La transformation de l’ancienne école maternelle Paul Dubois à Paris en cuisine centrale avec RH + est également un bon exemple de transformation réussie dans un espace contraint. Le bâtiment, en secteur ABF, soumis à une obligation patrimoniale sur les façades et toitures, a été transformé et adapté pour recevoir l’activité de cuisine centrale tout en assurant une optimisation énergétique rigoureuse.
4. Reconvertir les friches
Les friches industrielles et tertiaires sont partout. Leur potentiel urbain reste largement sous-exploité. Bien que l’on perçoive intuitivement l’intérêt de ces emprises disponibles, leur valorisation est souvent perçue comme complexe. Elle nécessite une réflexion globale : sur les usages, les mobilités, les services, les flux, et bien sûr sur les impacts environnementaux et sociaux. Sans cette approche intégrée, difficile de transformer ces potentiels en projets viables et désirables.

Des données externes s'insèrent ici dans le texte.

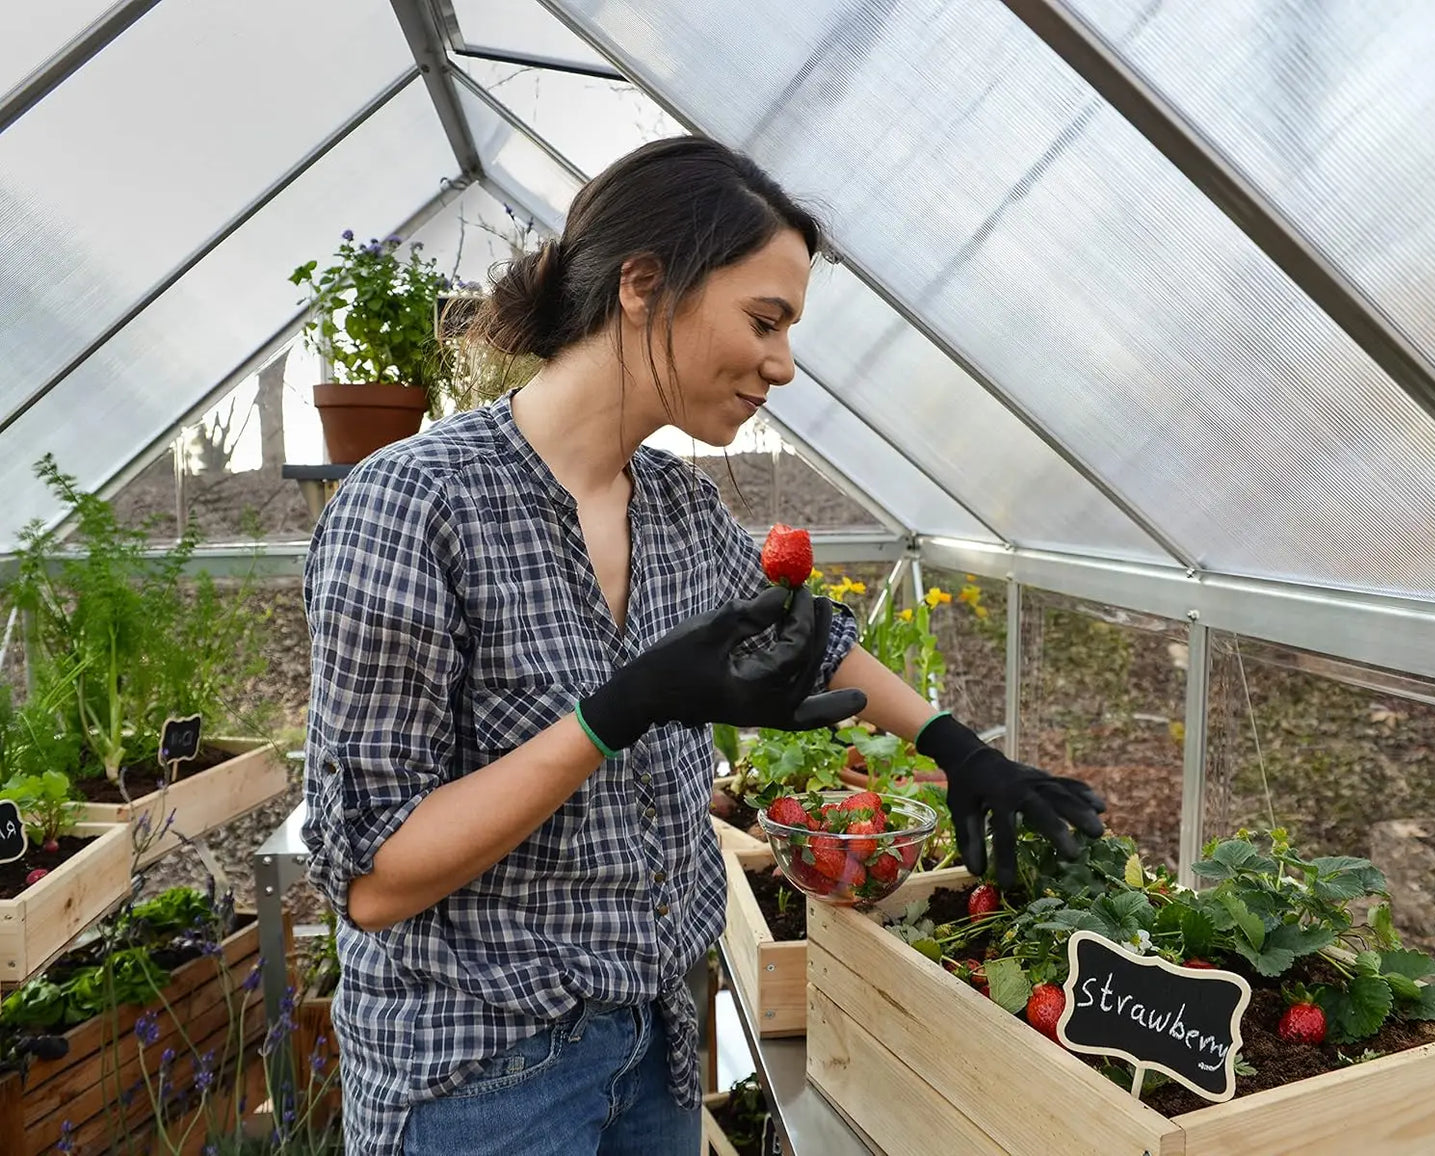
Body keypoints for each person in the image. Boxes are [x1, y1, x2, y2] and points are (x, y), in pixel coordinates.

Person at [301, 135, 1106, 1156]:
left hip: (654, 1047)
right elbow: (375, 879)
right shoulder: (413, 505)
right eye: (764, 320)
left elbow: (816, 642)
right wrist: (614, 712)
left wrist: (957, 747)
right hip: (481, 1077)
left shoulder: (678, 508)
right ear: (642, 284)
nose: (782, 362)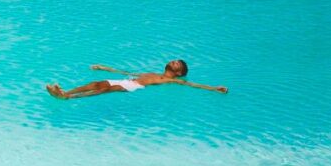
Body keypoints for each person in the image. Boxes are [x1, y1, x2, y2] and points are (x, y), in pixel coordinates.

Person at [46, 59, 228, 99]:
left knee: (107, 89)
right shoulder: (153, 73)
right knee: (97, 83)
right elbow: (125, 71)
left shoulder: (170, 80)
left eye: (177, 65)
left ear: (179, 73)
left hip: (133, 87)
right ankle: (64, 92)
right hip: (128, 80)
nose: (174, 62)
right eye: (174, 61)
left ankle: (68, 98)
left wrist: (213, 88)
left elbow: (192, 85)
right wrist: (105, 67)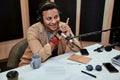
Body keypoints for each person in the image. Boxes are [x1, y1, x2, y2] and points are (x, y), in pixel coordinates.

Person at [19, 1, 81, 66]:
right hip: (31, 65)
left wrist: (69, 38)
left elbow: (78, 49)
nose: (54, 21)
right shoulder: (33, 30)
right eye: (49, 18)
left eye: (56, 17)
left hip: (53, 64)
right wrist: (56, 38)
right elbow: (40, 57)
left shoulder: (63, 26)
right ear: (41, 19)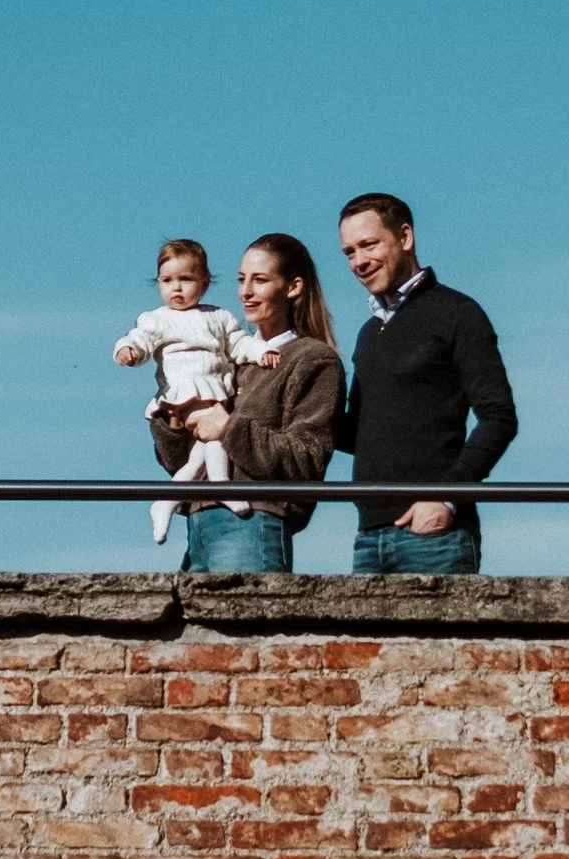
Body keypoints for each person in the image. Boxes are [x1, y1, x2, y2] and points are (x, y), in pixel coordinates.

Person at [336, 192, 517, 577]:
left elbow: (499, 417)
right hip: (368, 537)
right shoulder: (369, 333)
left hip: (437, 539)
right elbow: (357, 432)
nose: (359, 262)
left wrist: (446, 498)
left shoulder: (458, 313)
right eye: (349, 252)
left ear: (405, 237)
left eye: (368, 245)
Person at [152, 231, 344, 575]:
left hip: (255, 520)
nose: (245, 292)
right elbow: (178, 462)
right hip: (197, 524)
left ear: (293, 287)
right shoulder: (224, 358)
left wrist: (228, 428)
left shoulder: (312, 359)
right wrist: (172, 422)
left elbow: (307, 461)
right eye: (242, 280)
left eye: (260, 280)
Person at [115, 239, 255, 546]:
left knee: (198, 457)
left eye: (185, 279)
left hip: (212, 390)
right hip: (183, 393)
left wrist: (260, 351)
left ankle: (166, 500)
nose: (175, 288)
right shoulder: (159, 318)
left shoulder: (219, 317)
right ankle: (221, 487)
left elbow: (239, 343)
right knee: (215, 437)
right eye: (167, 281)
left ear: (204, 282)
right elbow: (141, 339)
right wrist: (129, 350)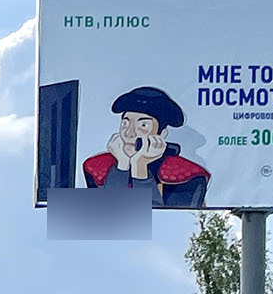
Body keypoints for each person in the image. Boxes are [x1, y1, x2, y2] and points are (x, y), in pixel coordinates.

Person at [81, 85, 211, 208]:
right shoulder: (98, 168)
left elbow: (161, 223)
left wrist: (140, 168)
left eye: (142, 126)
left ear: (162, 134)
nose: (129, 133)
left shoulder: (185, 176)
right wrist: (122, 167)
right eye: (125, 123)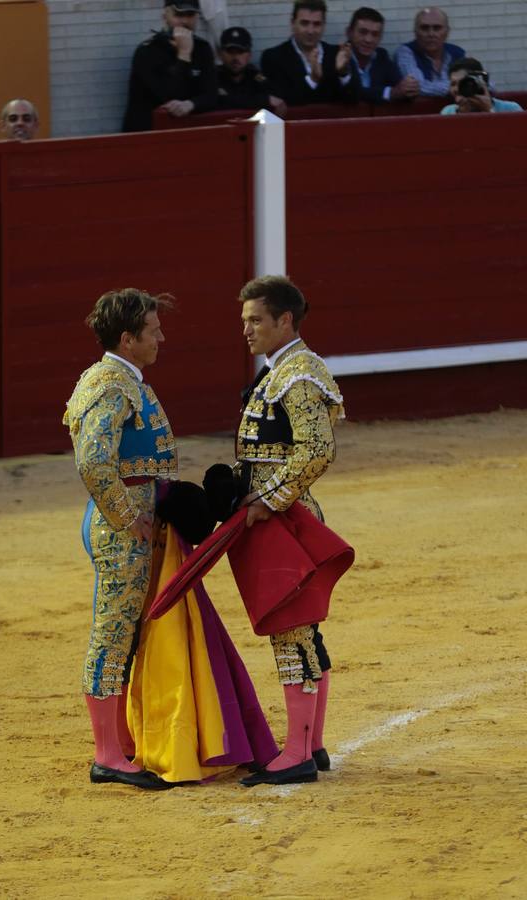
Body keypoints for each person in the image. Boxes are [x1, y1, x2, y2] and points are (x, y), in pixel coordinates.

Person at [63, 288, 178, 790]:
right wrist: (128, 515)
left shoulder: (121, 378)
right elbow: (93, 461)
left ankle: (121, 741)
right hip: (119, 529)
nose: (161, 337)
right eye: (153, 330)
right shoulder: (111, 384)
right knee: (112, 632)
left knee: (125, 630)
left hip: (130, 522)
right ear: (128, 339)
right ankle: (108, 754)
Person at [234, 276, 345, 787]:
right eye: (244, 321)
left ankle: (298, 751)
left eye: (256, 320)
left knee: (292, 630)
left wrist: (269, 499)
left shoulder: (298, 373)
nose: (247, 330)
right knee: (301, 630)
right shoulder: (279, 371)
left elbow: (316, 449)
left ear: (285, 321)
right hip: (277, 515)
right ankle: (311, 745)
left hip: (286, 517)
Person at [123, 0, 218, 132]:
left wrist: (192, 104)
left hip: (189, 132)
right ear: (165, 17)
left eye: (190, 15)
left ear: (197, 17)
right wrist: (184, 54)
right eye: (178, 15)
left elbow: (212, 95)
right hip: (148, 133)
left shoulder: (202, 49)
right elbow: (168, 95)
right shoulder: (148, 51)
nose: (184, 21)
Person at [260, 0, 354, 109]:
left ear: (324, 25)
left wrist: (343, 73)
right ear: (292, 23)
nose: (310, 31)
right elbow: (283, 102)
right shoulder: (273, 58)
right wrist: (312, 80)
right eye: (304, 23)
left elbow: (353, 100)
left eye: (317, 24)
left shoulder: (337, 54)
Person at [345, 7, 419, 103]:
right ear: (349, 33)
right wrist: (390, 93)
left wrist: (409, 88)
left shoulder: (381, 56)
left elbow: (399, 87)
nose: (368, 40)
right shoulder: (336, 56)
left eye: (375, 34)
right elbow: (350, 93)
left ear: (381, 37)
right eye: (363, 32)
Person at [394, 7, 465, 97]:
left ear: (447, 32)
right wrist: (460, 86)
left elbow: (480, 82)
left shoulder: (457, 53)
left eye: (437, 28)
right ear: (415, 32)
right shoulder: (406, 52)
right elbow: (417, 87)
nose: (431, 34)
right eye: (424, 28)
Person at [216, 26, 285, 116]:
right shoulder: (213, 76)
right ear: (221, 54)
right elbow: (213, 100)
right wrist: (263, 100)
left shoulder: (255, 77)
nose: (236, 58)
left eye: (241, 52)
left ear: (249, 55)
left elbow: (276, 97)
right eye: (230, 52)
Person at [440, 58, 524, 115]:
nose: (458, 88)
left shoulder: (511, 109)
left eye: (463, 83)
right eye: (453, 84)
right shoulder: (448, 112)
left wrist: (488, 110)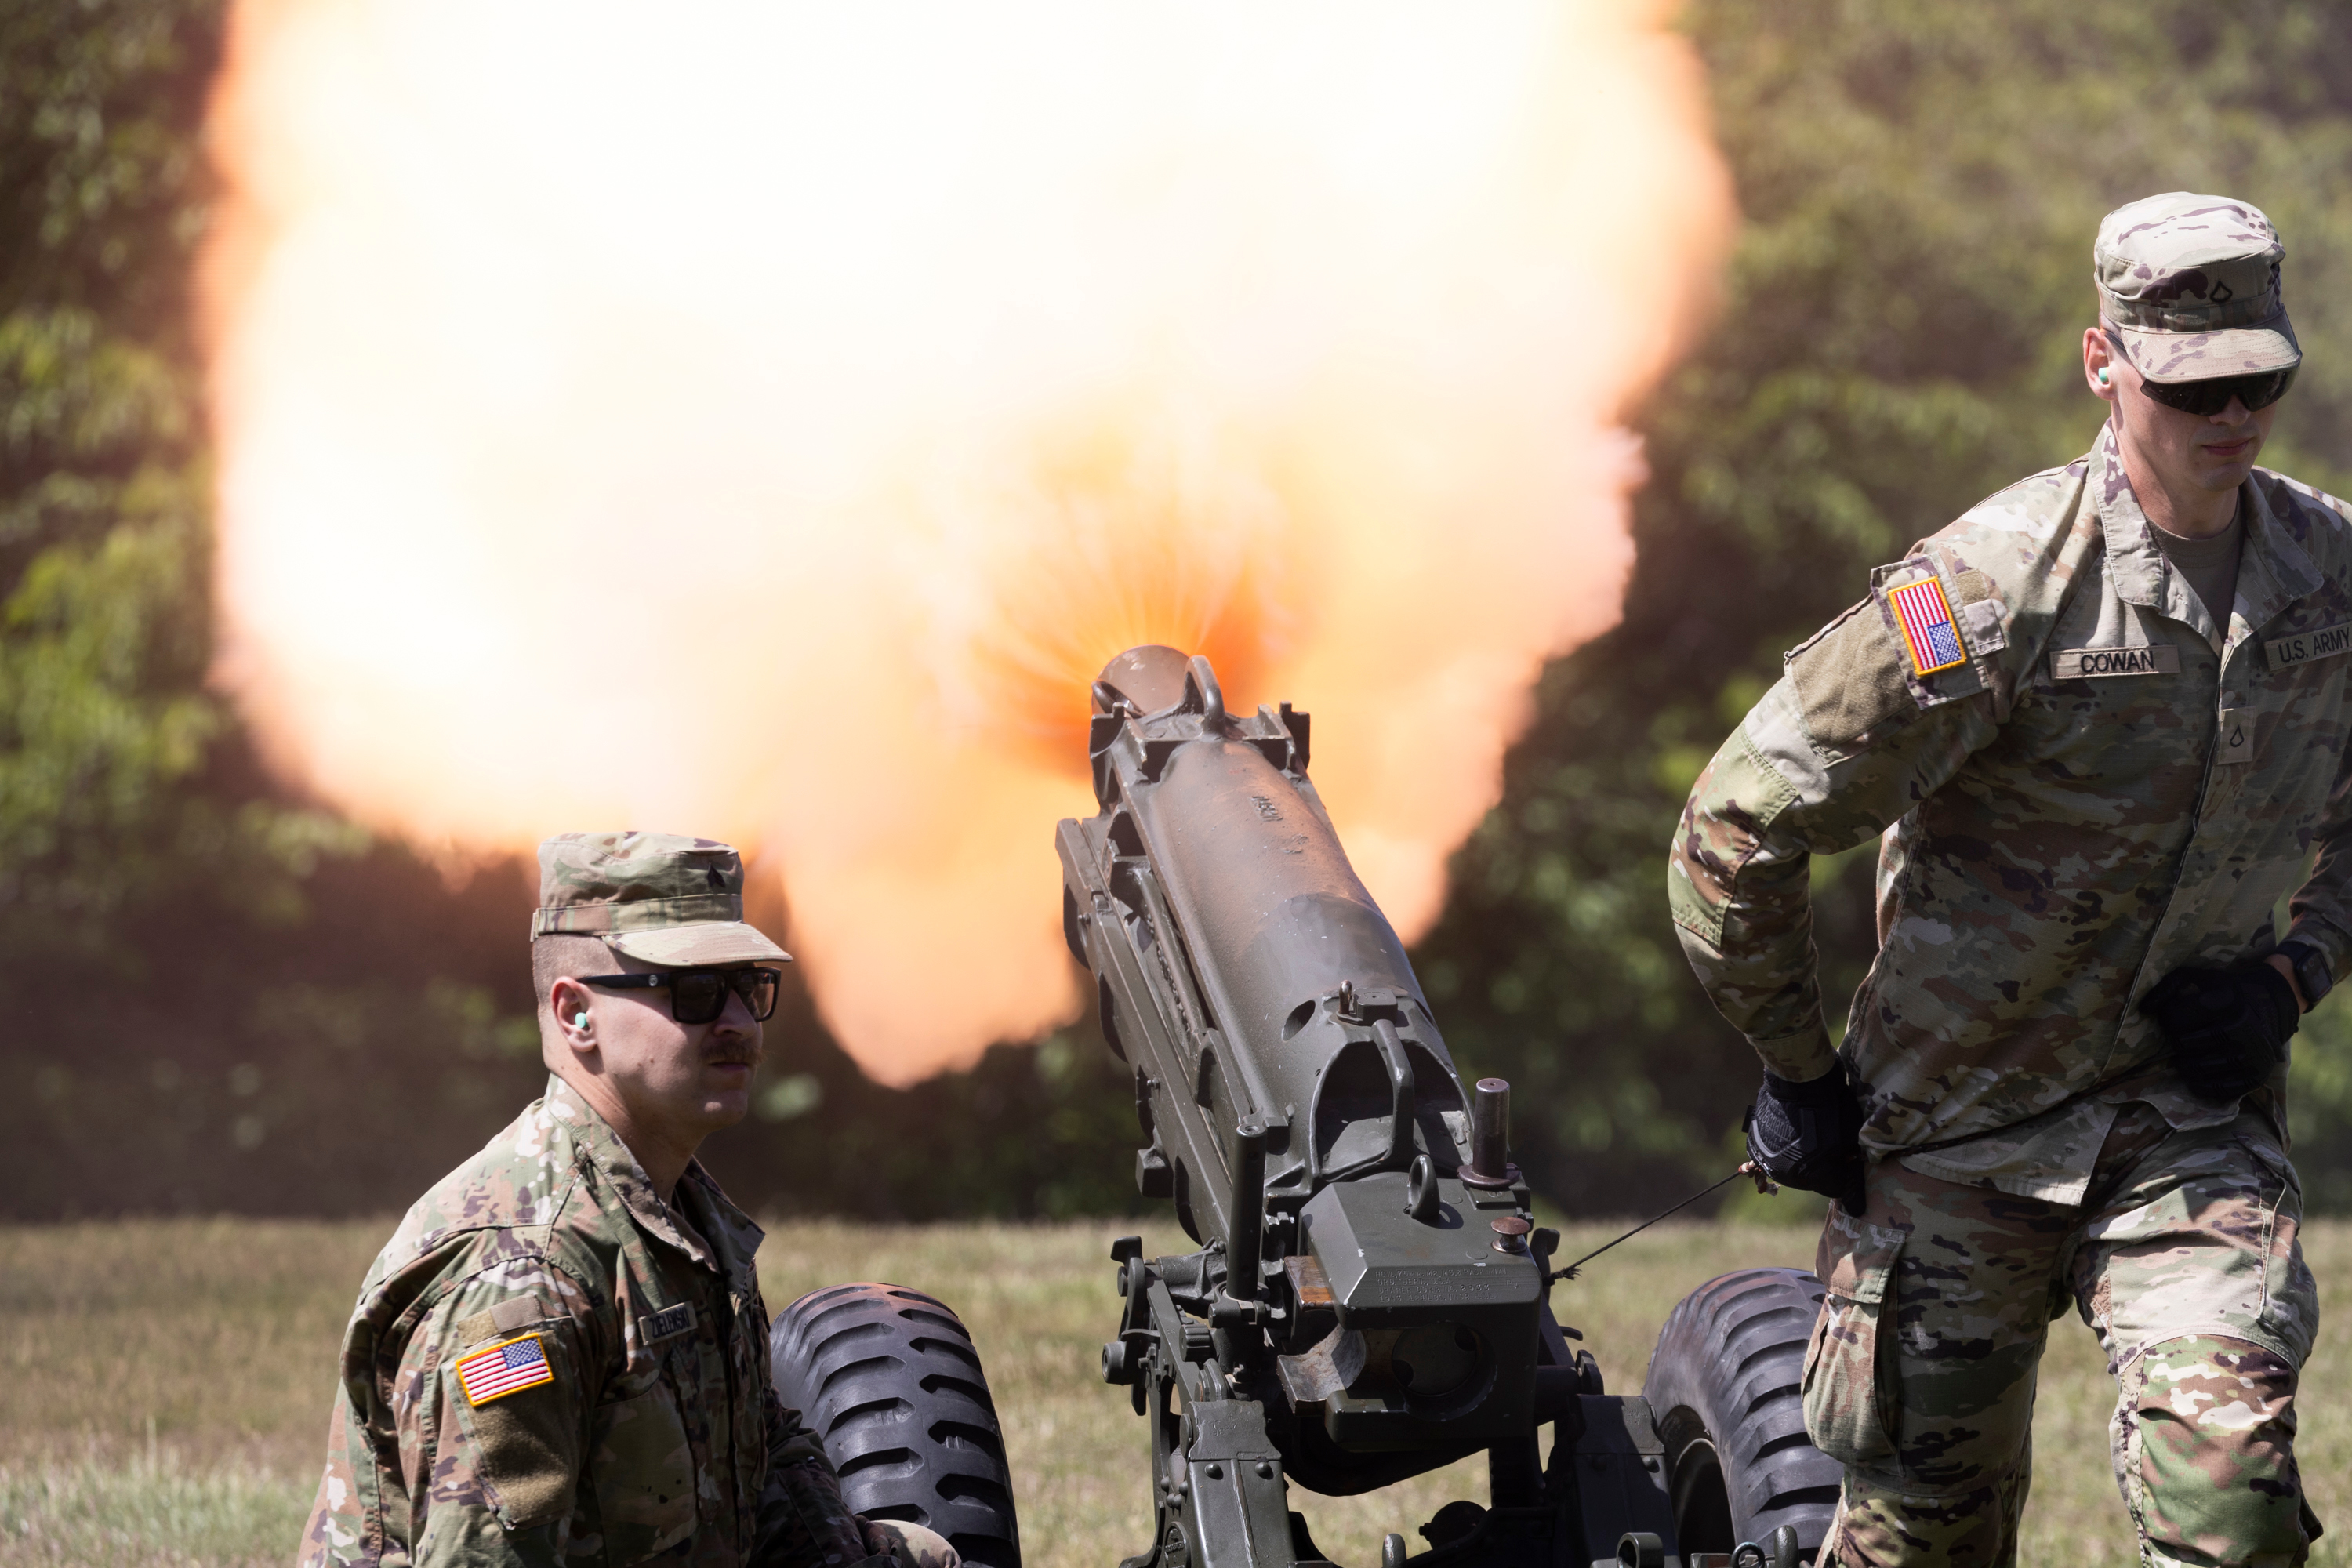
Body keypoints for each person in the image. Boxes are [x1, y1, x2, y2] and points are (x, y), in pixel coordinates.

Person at [1669, 191, 2336, 1565]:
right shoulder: (1988, 591)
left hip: (2184, 1124)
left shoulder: (2331, 580)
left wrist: (2295, 970)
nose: (2234, 416)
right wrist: (1801, 1073)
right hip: (1954, 1132)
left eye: (2259, 380)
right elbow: (1736, 827)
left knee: (2234, 1507)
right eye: (2193, 384)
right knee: (1923, 1536)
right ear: (2106, 365)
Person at [299, 831, 958, 1568]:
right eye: (698, 992)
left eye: (748, 987)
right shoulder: (525, 1280)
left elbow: (758, 1469)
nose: (739, 1021)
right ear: (577, 1014)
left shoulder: (674, 1216)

À Mâcon, la reconversion d’un ancien site industriel en Cité de l’Entreprise de la Ville de Mâcon que nous avons menée avec AA Group témoigne de cette démarche. Le site a été repensé pour accueillir des activités tertiaires et de formation, dans un cadre à la fois performant sur le plan énergétique et porteur d’identité. Une opération qui montre que les friches peuvent devenir des pôles structurants, quand elles sont abordées avec méthode et ambition.
Faire évoluer les modèles
Parfois, les freins ne sont pas uniquement techniques. Ils sont aussi culturels et politiques. Il faut penser autrement la manière d’occuper et de partager les espaces. La tendance est d’aller sur une notion de partage des espaces. On l’a vu notamment en ce qui concerne les RIE, ces grands espaces de restauration en entreprises qui étaient habitées seulement quelques heures par jour. Désormais, on cherche à rationaliser, le foncier et les usages. Un espace est RIE de 11 à 15H et le reste du temps, il est espace de travail et de créativité. On va également sur de la simultanéité des usages : le fait par exemple d’intégrer une crèche à une résidence autonomie, comme sur le projet au Valdahon (25) – architecture SOHO et AACT+. De plus en plus, on cherche à créer des lieux ouverts, des lieux hybrides, mixtes, voire des tiers lieux, ceux que l’on n’arrive plus à qualifier et c’est ce qui fait la beauté des bâtiments à construire.
Finalement, quels sont les freins, s’ils ne sont pas techniques ? Certes les montages peuvent être complexes, mais pas impossibles. La nécessité de faire évoluer ces modèles s’impose peu à peu. Certaines collectivités amorcent déjà ce virage parce qu’elles sont confrontées à une réalité de terrain : le foncier manque, les besoins évoluent.
Chez SYNAPSE, notre rôle est justement d’apporter un conseil et des solutions techniques. Apporter le cadre, les études, les outils pour transformer une contrainte en projet concret, équilibré, pertinent et adapté aux nouveaux usages.
En conclusion, construire autrement, c’est possible
On le sait, la ville ne pourra plus croître par extension, mais en s’élevant, en se densifiant, en se transformant et en se reconvertissant. Et les quatre sont souvent complémentaires. Les contraintes foncières ne sont pas insurmontables. Ce changement, je le vois déjà à l’œuvre dans les projets que nous étudions et livrons. Il n’a rien d’utopique. Il demande de la méthode, de l’engagement, et surtout de la coopération. Car reconstruire la ville sur la ville, cela ne se fait jamais seul, sans volonté ou vision partagée.